══ DATASET EXCERPTS

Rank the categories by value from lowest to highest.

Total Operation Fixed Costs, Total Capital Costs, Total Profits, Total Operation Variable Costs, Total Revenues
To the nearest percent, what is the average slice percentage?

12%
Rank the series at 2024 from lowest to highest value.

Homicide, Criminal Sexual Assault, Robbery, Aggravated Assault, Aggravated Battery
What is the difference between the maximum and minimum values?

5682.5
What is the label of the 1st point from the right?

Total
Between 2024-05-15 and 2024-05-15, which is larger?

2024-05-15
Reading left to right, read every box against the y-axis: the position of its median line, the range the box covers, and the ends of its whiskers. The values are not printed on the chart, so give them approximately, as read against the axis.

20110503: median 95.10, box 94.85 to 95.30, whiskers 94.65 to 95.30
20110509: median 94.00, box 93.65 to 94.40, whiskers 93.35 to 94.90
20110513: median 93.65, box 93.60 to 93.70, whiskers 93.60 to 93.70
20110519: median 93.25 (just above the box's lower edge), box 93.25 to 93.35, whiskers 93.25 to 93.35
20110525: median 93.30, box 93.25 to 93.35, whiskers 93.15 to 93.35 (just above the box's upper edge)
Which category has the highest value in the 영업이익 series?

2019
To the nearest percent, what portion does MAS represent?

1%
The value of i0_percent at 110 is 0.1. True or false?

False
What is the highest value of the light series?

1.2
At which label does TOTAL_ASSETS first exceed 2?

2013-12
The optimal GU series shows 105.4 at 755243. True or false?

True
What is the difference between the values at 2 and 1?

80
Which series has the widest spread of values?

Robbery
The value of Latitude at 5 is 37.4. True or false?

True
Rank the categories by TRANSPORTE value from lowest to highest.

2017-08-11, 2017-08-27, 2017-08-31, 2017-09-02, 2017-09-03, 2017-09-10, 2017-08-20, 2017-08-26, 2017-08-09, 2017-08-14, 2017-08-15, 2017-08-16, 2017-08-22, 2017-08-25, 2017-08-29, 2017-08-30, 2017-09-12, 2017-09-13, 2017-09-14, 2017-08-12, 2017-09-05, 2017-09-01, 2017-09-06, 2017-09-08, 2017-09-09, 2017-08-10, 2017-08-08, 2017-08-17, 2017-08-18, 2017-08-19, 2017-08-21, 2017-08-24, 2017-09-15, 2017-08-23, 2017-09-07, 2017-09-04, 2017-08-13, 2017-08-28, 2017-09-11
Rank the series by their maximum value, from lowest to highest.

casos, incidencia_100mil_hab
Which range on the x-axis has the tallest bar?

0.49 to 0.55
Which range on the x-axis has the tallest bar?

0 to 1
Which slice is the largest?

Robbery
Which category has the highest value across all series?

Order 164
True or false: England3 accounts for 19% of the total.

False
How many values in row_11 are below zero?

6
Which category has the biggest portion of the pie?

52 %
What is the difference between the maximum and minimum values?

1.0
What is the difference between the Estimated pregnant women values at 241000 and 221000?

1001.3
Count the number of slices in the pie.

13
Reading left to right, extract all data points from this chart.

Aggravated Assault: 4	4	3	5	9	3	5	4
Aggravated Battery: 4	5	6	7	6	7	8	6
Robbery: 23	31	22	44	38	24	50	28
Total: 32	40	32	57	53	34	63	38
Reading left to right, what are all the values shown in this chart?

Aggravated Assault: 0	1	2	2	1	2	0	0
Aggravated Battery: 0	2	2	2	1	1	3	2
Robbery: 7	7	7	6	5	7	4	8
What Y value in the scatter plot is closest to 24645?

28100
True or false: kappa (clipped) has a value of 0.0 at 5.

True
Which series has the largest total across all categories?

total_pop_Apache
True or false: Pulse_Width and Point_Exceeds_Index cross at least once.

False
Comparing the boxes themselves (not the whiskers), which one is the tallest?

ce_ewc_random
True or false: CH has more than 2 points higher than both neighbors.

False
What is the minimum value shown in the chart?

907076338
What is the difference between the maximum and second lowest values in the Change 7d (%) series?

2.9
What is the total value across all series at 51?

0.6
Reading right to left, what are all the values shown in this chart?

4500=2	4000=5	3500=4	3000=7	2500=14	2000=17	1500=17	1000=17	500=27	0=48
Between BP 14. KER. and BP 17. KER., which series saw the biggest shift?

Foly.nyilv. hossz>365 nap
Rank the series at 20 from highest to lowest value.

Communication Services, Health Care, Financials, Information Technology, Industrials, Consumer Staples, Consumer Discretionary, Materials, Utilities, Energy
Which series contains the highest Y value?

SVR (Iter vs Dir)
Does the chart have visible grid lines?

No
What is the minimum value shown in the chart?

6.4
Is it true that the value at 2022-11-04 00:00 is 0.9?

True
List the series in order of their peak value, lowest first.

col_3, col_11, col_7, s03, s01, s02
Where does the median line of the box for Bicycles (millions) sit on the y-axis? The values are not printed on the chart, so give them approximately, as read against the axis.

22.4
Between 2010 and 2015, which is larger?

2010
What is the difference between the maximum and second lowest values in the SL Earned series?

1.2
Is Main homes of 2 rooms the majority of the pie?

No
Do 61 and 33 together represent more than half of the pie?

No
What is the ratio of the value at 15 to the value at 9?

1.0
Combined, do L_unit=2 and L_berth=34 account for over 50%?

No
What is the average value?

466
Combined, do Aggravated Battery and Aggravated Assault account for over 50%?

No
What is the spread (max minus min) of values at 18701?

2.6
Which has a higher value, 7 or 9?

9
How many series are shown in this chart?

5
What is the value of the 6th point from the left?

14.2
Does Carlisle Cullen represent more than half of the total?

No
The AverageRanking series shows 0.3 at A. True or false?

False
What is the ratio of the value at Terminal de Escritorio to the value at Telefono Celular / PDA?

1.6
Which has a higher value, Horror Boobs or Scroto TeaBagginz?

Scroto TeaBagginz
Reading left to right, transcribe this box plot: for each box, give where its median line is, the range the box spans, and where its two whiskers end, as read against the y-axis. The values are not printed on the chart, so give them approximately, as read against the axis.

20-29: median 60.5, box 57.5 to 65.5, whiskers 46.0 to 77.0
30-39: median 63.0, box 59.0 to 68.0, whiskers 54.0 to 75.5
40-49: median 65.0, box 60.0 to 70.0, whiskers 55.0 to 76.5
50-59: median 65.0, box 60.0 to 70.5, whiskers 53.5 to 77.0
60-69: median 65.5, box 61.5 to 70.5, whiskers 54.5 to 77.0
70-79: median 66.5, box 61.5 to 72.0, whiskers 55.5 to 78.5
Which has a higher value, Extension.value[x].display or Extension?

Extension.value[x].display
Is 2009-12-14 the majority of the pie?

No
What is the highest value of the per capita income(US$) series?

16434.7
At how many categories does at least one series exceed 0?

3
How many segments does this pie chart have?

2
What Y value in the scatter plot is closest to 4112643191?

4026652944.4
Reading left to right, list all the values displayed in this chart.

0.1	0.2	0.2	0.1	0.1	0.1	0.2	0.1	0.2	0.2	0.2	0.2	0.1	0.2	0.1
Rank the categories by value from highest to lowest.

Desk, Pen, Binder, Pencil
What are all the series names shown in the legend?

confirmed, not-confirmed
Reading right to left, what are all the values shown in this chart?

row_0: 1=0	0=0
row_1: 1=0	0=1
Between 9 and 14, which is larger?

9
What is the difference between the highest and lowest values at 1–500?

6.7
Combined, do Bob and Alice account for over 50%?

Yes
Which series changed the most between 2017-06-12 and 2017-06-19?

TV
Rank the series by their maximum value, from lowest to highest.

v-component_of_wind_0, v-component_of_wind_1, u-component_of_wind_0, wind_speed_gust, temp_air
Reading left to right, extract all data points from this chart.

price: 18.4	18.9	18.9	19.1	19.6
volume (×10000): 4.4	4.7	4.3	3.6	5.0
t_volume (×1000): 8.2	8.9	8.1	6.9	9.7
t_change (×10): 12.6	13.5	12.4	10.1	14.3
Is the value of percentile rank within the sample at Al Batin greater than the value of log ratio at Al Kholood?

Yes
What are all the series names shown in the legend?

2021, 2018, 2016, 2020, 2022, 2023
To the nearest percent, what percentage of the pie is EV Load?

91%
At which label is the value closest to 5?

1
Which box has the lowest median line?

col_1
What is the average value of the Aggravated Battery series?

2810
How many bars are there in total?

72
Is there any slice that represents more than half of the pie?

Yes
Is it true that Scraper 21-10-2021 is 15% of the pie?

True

════

**TASK GOAL**.
Copy the items above verbatim, from the first line through the line containing "Rank the series at 2024", including both of those lines.

**TASK RESULT**.
Rank the categories by value from lowest to highest.

Total Operation Fixed Costs, Total Capital Costs, Total Profits, Total Operation Variable Costs, Total Revenues
To the nearest percent, what is the average slice percentage?

12%
Rank the series at 2024 from lowest to highest value.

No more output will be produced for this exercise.